Start of Block

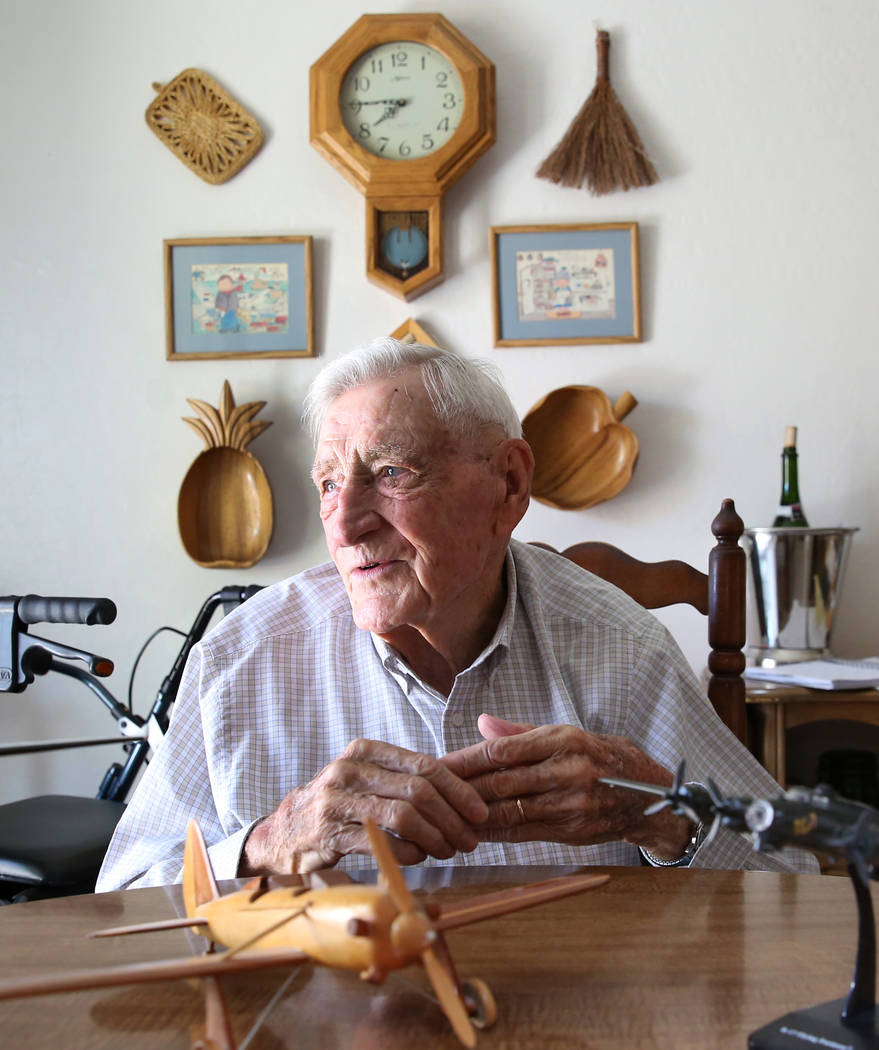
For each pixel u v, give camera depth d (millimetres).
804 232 2158
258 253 2139
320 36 2158
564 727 800
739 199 2158
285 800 798
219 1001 446
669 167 2162
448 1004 435
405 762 748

End of Block

### PROBLEM STATEMENT
Reproduce every line above as written, skipping pictures.

### SOLUTION TO THIS EXERCISE
For each pixel u v, give camera depth d (millimetres).
804 232 2158
258 253 2139
320 36 2158
564 727 800
739 199 2158
285 800 798
219 1001 446
669 167 2162
448 1004 435
405 762 748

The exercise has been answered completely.